Common Mistakes to Avoid

  • Hard-coding endpoints or keys; always use environment/config management.
  • Over-fetching data or performing heavy embeddings on the client.
  • Ignoring vector store schema or embedding dimension mismatches.
  • Neglecting authentication flow and token security in SPA scenarios.

FAQ

Q: What stack does this CLAUDE.md Template cover?
A: Angular Material frontend with a FastAPI backend that uses a vector store (Weaviate or Pinecone) for vector search.

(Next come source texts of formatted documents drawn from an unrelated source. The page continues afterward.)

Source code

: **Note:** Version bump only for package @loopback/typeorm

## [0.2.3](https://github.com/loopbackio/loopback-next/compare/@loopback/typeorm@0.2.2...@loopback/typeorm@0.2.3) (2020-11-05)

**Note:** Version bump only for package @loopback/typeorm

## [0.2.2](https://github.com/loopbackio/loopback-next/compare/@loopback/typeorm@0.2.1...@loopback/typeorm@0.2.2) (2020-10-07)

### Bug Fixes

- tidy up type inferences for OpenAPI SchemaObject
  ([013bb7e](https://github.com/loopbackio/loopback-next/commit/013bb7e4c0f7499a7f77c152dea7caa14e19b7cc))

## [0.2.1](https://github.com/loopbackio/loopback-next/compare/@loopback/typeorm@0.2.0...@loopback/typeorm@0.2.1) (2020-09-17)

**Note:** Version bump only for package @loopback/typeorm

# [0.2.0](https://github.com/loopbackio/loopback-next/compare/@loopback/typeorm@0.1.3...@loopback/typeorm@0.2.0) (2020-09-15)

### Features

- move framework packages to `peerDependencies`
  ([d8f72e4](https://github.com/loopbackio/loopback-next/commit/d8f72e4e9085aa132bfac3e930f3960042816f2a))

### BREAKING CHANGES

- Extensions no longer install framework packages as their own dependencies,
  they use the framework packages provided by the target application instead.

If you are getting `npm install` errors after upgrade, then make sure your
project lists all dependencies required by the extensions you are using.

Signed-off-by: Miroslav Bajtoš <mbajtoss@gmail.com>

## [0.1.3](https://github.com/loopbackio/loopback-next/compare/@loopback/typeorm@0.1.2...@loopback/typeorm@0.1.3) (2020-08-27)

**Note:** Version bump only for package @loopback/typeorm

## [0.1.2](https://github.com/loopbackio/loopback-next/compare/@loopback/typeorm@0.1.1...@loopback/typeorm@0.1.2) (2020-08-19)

Q: How do I use the copyable CLAUDE.md block?
A: Paste the code block into a file named CLAUDE.md in your project root or template repository and customize placeholders like project names or endpoints as needed.

Q: What should I customize first?
A: Start with API routes for ingestion, embedding generation, and vector search; align models with Pydantic schemas and ensure your vector store is reachable from the backend.

Q: How do I deploy?
A: Containerize frontend, backend, and vector store config; use docker-compose or K8s manifests; configure secrets via env vars and secret management tools.

Q: What security considerations are included?
A: JWT-based auth, secure token handling, restricted CORS, and no secret exposure in frontend code.